The Texas Education Agency on Monday released its first public school ratings in three years and despite pandemic interruptions, the number of schools that received the highest rating increased.

This year, 27.9% of 8,451 schools evaluated received an A rating. Another 46.1% received a B, 19.4% received a rating of C and 6.7% received “Not Rated” labels. Not all schools and districts are rated because some are alternative education programs and treatment facilities.

The state agency’s ratings — tied in large part to results of the State of Texas Assessments of Academic Readiness, or STAAR test — are the latest metrics used to grade how well Texas public schools are performing as students emerge from the worst of the global coronavirus pandemic.
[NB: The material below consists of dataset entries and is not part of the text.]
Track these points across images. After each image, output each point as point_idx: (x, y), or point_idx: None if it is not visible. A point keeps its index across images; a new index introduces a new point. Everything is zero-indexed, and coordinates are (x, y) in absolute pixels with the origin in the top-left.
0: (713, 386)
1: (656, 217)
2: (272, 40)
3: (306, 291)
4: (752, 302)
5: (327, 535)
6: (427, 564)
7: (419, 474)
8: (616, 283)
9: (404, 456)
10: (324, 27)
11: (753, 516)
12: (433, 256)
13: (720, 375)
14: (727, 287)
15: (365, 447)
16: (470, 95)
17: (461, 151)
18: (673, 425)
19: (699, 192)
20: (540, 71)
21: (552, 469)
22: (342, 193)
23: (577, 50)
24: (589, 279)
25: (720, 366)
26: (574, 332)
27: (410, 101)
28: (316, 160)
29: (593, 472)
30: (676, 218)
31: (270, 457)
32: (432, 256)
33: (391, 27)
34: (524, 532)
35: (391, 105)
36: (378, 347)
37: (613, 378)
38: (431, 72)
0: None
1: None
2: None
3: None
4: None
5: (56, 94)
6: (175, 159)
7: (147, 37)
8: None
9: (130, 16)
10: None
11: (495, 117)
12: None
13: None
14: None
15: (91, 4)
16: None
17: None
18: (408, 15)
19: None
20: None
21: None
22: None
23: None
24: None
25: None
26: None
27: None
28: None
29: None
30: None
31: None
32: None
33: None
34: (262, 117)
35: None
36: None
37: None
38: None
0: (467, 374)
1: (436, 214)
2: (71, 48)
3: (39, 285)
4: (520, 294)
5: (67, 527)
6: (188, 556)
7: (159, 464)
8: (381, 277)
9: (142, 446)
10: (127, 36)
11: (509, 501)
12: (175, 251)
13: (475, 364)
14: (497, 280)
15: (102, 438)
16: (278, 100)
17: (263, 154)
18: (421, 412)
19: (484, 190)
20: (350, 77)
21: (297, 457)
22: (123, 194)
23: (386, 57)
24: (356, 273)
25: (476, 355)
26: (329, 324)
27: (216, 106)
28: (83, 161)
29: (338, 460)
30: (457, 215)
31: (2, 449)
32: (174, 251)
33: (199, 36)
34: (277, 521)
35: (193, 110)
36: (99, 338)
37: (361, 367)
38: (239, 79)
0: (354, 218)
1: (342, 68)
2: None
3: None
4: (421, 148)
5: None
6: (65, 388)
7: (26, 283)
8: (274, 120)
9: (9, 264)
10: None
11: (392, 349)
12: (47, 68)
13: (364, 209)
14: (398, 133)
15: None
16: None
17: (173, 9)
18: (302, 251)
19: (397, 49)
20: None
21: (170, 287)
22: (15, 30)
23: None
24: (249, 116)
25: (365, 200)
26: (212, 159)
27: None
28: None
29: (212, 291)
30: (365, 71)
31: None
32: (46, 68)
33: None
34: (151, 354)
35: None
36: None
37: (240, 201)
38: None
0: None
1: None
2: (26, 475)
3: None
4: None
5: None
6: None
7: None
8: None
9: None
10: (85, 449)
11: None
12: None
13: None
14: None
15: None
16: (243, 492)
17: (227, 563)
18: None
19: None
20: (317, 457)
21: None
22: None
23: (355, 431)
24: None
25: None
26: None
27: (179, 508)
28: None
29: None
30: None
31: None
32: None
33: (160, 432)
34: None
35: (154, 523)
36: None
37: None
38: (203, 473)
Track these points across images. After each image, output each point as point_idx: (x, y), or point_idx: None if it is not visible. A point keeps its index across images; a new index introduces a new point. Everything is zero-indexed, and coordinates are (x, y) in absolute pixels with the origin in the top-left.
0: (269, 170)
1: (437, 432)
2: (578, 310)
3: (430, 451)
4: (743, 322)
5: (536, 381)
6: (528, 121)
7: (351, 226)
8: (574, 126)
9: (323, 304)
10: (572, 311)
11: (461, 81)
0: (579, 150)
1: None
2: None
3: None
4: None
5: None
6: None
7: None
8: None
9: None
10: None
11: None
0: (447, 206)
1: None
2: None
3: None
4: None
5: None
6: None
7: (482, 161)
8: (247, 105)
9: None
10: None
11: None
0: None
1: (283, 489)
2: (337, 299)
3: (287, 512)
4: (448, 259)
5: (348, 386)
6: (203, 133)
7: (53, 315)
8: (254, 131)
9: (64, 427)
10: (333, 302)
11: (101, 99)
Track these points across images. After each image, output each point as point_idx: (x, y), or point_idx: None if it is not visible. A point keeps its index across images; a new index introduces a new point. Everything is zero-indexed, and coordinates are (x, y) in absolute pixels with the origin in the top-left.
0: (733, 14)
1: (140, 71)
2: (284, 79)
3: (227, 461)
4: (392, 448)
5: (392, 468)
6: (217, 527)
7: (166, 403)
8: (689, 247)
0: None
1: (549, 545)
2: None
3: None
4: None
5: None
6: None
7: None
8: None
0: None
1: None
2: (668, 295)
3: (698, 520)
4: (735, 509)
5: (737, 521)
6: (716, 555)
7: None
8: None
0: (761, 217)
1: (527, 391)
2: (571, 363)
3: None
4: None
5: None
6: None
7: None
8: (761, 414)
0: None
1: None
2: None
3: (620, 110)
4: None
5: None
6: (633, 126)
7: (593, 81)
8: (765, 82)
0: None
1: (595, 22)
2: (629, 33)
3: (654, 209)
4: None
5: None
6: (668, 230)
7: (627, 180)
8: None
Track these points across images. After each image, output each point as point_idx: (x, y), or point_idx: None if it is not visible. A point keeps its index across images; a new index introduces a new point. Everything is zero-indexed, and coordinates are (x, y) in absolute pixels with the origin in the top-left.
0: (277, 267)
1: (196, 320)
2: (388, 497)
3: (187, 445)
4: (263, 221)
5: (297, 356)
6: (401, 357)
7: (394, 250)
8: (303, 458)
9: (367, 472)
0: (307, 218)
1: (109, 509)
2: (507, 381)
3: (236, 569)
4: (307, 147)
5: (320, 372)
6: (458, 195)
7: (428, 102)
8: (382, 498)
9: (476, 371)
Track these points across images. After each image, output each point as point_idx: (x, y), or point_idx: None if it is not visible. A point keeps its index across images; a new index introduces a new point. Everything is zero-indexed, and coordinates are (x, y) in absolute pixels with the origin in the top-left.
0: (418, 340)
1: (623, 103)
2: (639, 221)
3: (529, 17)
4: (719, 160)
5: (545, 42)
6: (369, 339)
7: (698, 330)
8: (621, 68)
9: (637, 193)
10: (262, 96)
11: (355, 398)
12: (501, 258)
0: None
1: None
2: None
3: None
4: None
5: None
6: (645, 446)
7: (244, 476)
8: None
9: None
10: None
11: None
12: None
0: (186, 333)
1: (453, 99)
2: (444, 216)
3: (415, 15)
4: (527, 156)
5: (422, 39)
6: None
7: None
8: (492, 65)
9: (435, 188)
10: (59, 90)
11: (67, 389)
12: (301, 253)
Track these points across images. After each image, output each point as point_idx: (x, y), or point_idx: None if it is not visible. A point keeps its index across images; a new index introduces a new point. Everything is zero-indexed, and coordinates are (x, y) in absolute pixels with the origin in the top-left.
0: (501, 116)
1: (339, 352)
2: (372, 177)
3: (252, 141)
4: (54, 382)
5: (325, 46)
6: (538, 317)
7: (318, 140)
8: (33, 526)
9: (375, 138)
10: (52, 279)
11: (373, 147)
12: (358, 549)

Even though students returned to classroom instruction last year, surges in COVID-19 infections both last fall and winter forced some schools to close and revert back to remote instruction.

TEA Commissioner Mike Morath credited local educators with the increases seen, despite those interruptions, in each of the A and B categories and a reduction in the number of schools that received below-average grades, those in the “Not Rated” category.

“These results show our state’s significant investment in the post-pandemic academic recovery of Texas public school students is bearing fruit,” Morath said. “I’m grateful for the driving force behind this year’s success: our teachers and local school leaders.”

The TEA’s ratings are determined by scores in three categories: how students perform on the STAAR test, which is given each spring; improvement in those scores; and how well schools are educating disadvantaged students. Students are tested on different subjects: reading, math, science and social students.

Districts also get an overall rating. There are a total of 1,207 school districts in Texas, and 1,195 were evaluated. Out of the districts evaluated, 33.1% got an A, 54% got a B, 9.4% got a C and 3.5% got a “Not Rated” label.

[…]

In 2019, the last time that TEA put out these ratings, 8,302 schools were rated, and 21.1% received an A, 39.5% received a B, 26.1% received a C and 13.3% received failing grades. In 2019, 1,189 districts were rated. Of those, 25.3% received an A, 56.9% received a B, 13% received a C and 4.8% received failing grades.

Texas continues to show some struggle with getting “high-poverty” schools an A grade. Data shows that only 18% of those campuses in Texas were rated an A. The TEA labels schools as “high-poverty” if their number of economically disadvantaged students surpasses 80%. Of the schools that received a “Not Rated” label, over half of them were “high-poverty” schools.

Texas has about 5.4 million students in its public schools, and 60% of them are economically disadvantaged, meaning they qualify for free or reduced lunch. Out of the 8,451 schools rated this year, 564 campuses received the “Not Rated” label. Most of these “Not Rated” campuses — 499 — serve students who live in some of the state’s poorest communities.

While there is work to be done with Texas’ poorer schools, Morath said, the increase among the A-rated schools — a rise seen after the pandemic interrupted classroom instruction — means the state is on the right track to catch students up to pre-pandemic levels.

This spring’s STAAR results showed big gains in reading. While math scores did increase from the dips seen in 2021, they revealed that Texas students still have work to do to catch up to their pre-pandemic test score levels.

You can see all the results here. The Chron complied results for area schools; HISD overall got a B, but some schools such as Kashmere and Yates high schools were Not Rated, which is the grade given in place of a D or F this year. Those grades will return next year. As I said, all things considered this isn’t bad, but there remains a lot of work to do. We need the Lege to not do anything to screw it all up next spring. Reform Austin has more.